Valech's father was Antonio, a Levantine Christian who migrated to Chile early last century and made a fortune in property; Sergio always had money. He was ordained priest in 1953 by the influential figure of Cardinal José María Caro, archbishop of Santiago. He thus became part of a Chilean clergy who were – and still remain – in large part humble and dedicated, far removed from such as the Argentine and Colombian churches, who have for long hidden in their ranks men whose actions are scandalously unchristian and whose conduct has at times been blatantly fascist.

Valech was always a conscientious administrator, careful with money, and early on he caught the eye of Cardinal Raúl Silva, who had succeeded to the see of Santiago. Silva and his auxiliary, Fernando Ariztía, consecrated Valech a bishop a fortnight before Pinochet's bloody putsch of 11 September 1973. Silva, Ariztía and Valech formed a powerful episcopal defence force as the military regime captured, tortured and killed at will with no effective interference from Western governments, which continually and mendaciously proclaimed their adherence to democracy and human rights.

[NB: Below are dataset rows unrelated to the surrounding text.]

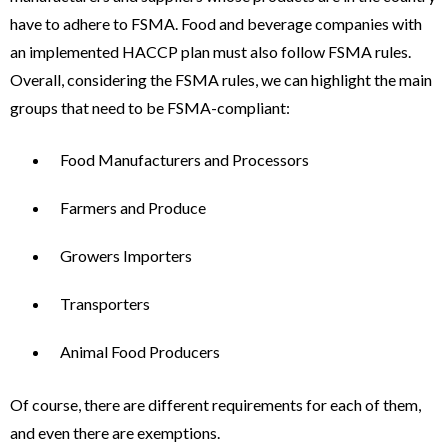
have to adhere to FSMA. Food and beverage companies with
an implemented HACCP plan must also follow FSMA rules.
Overall, considering the FSMA rules, we can highlight the main
groups that need to be FSMA-compliant:
Food Manufacturers and Processors
Farmers and Produce
Growers Importers
Transporters
Animal Food Producers
Of course, there are different requirements for each of them,
and even there are exemptions.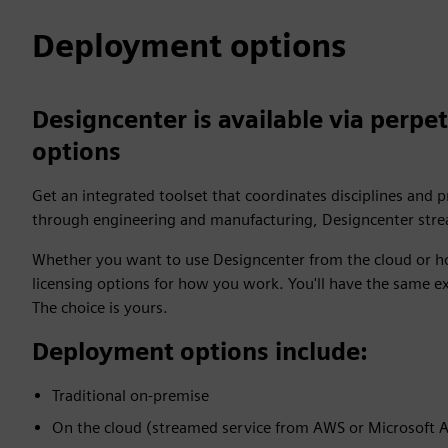
Deployment options
Designcenter is available via perpet
options
Get an integrated toolset that coordinates disciplines and 
through engineering and manufacturing, Designcenter strea
Whether you want to use Designcenter from the cloud or ho
licensing options for how you work. You'll have the same e
The choice is yours.
Deployment options include:
Traditional on-premise
On the cloud (streamed service from AWS or Microsoft 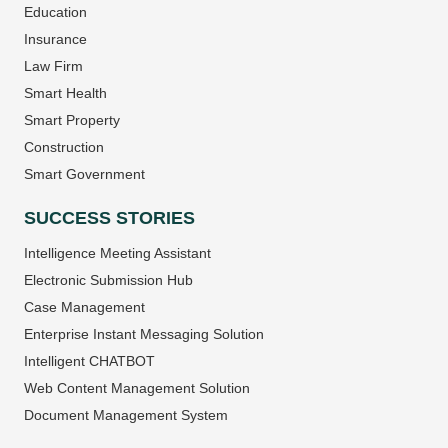
Education
Insurance
Law Firm
Smart Health
Smart Property
Construction
Smart Government
SUCCESS STORIES
Intelligence Meeting Assistant
Electronic Submission Hub
Case Management
Enterprise Instant Messaging Solution
Intelligent CHATBOT
Web Content Management Solution
Document Management System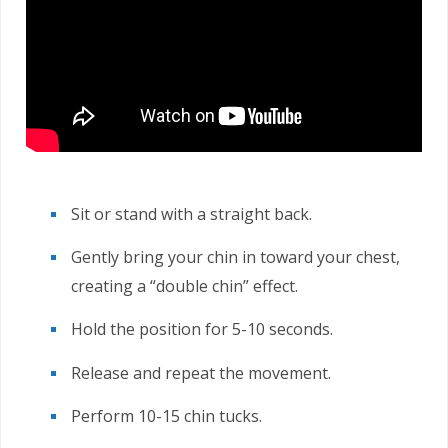
Sit or stand with a straight back.
Gently bring your chin in toward your chest,
creating a “double chin” effect.
Hold the position for 5-10 seconds.
Release and repeat the movement.
Perform 10-15 chin tucks.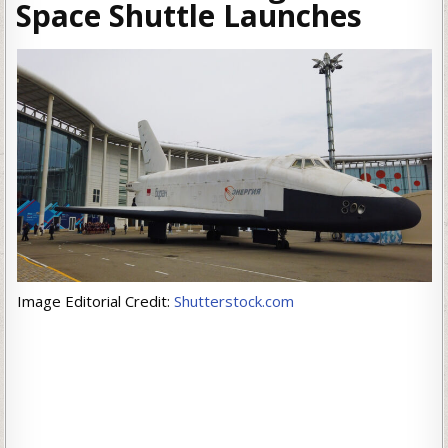
Space Shuttle Launches
Image Editorial Credit:
Shutterstock.com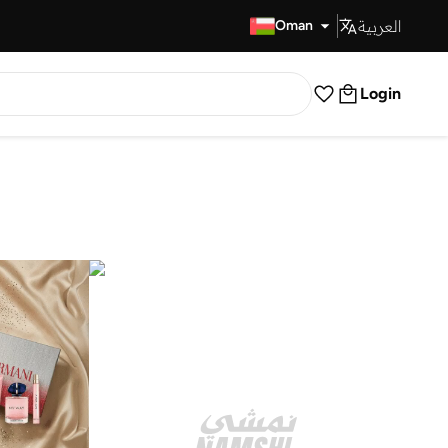
العربية
Fast Delivery
Oman
Login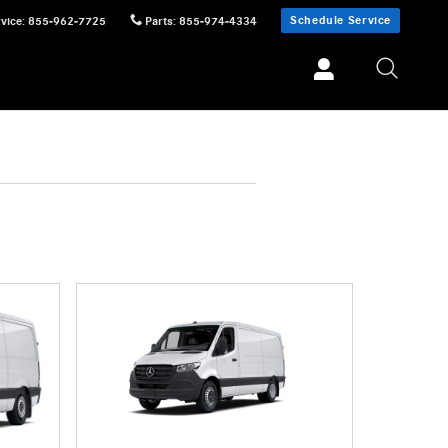
Schedule Service
vice
:
855-962-7725
Parts
:
855-974-4334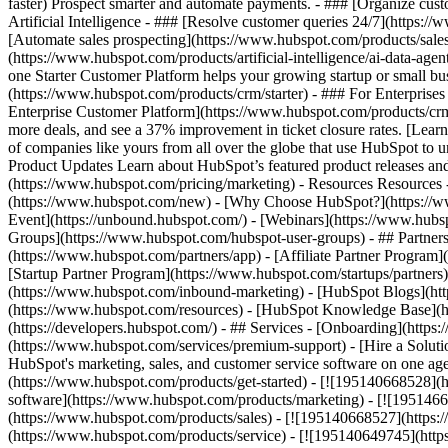
faster) Prospect smarter and automate payments. - ### [Organize cus
Artificial Intelligence - ### [Resolve customer queries 24/7](https://
[Automate sales prospecting](https://www.hubspot.com/products/sales/
(https://www.hubspot.com/products/artificial-intelligence/ai-data-ag
one Starter Customer Platform helps your growing startup or small b
(https://www.hubspot.com/products/crm/starter) - ### For Enterprises
Enterprise Customer Platform](https://www.hubspot.com/products/c
more deals, and see a 37% improvement in ticket closure rates. [Le
of companies like yours from all over the globe that use HubSpot to un
Product Updates Learn about HubSpot’s featured product releases and
(https://www.hubspot.com/pricing/marketing) - Resources Resources 
(https://www.hubspot.com/new) - [Why Choose HubSpot?](https://w
Event](https://unbound.hubspot.com/) - [Webinars](https://www.hub
Groups](https://www.hubspot.com/hubspot-user-groups) - ## Partners 
(https://www.hubspot.com/partners/app) - [Affiliate Partner Program]
[Startup Partner Program](https://www.hubspot.com/startups/partner
(https://www.hubspot.com/inbound-marketing) - [HubSpot Blogs](http
(https://www.hubspot.com/resources) - [HubSpot Knowledge Base](htt
(https://developers.hubspot.com/) - ## Services - [Onboarding](http
(https://www.hubspot.com/services/premium-support) - [Hire a Soluti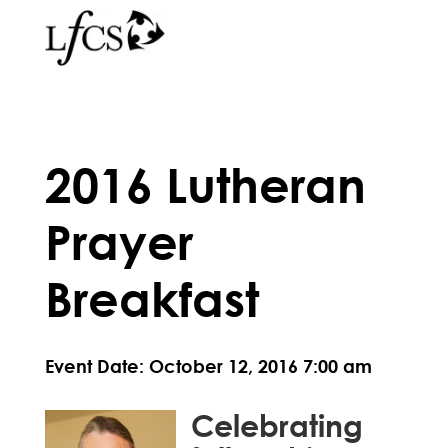
2016 Lutheran
Prayer
Breakfast
Event Date: October 12, 2016 7:00 am
Celebrating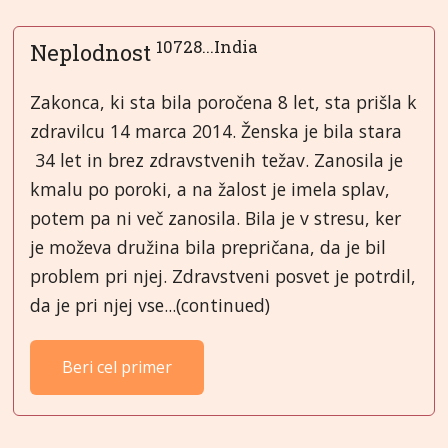
10728...India
Neplodnost
Zakonca, ki sta bila poročena 8 let, sta prišla k
zdravilcu 14 marca 2014. Ženska je bila stara
34 let in brez zdravstvenih težav. Zanosila je
kmalu po poroki, a na žalost je imela splav,
potem pa ni več zanosila. Bila je v stresu, ker
je moževa družina bila prepričana, da je bil
problem pri njej. Zdravstveni posvet je potrdil,
da je pri njej vse...(continued)
Beri cel primer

Valech was prominent in the Comité Pro Paz [Committee for Peace], set up by Silva as a multi-church committee which sought to aid the regime's victims, with Ariztía as its head. Its actions enfuriated Pinochet and his supporters in Washington, who by the mid-1970s had it closed down.

Herná* Montealegre, a lawyer friend of Archbishop Silva who was one of the Comité's leading figures, was arrested by the DINA, Pinochet's police, and locked in Tres Álamos, one of the capital's torture centres, on the ridiculous charge that he was a communist. This gave rise to one of the most symbolic church-regime confrontations, when Valech and Silva went to visit him in his cell. A guard stayed, as ordered, with the three to monitor their conversations. Silva and Valech waited for him to leave, and when he did not Silva himself went to leave while Valech demanded the guard get him a telephone with which to call the interior minister. The guard hesitated and finally left the prisoner and his two visitors alone.

Some months later Ariztía was exiled from Santiago to the northern diocese of Copiapó. Valech became one of the first leaders of the Vicariate of Solidarity, the successor to the Comité, and was given the task of forming its archive. The dictator made many attempts to seize these papers: on one occasion he sent General Fernando Torres, one of his closest henchmen, to Valech's office demanding to see all the records of a man accused of killing a carabinero, or policeman. Torres was turned away with a firm "no". Much later Valech and the general decided on a personal reconciliation.

The church's task was to a large extent blighted by the arrival in 1978, for a 10-year stay, of Angelo Sodano, papal nuncio to Chile (he was later to become Cardinal Secretary of State in the Vatican, the equivalent of prime minister). Making it his business to cultivate a relationship with the dictatorship, Sodano brought about Silva's retirement in 1983, shortly after his 75th birthday, the first opportunity the diplomat could seize. The regime had lost an opponent and Valech a constant support.

In 2000, after Pinochet's detention and disgrace in London and his return, much diminished, to Santiago, Valech was prominent in the discussions about human rights under the dictatorship and headed an official commission on political imprisonment and torture which had compensation paid to Pinochet's victims.

Valech retired from his bishopric in 2003 and devoted his own very substantial funds to good causes ofhis choice. He died in a retirement home in Santiago of pulmonary cancer rooted in his life-long addiction to cigarettes.

Sergio Valech Aldunate, priest: born Santiago 21 October 1927; died Santiago 24 November 2010.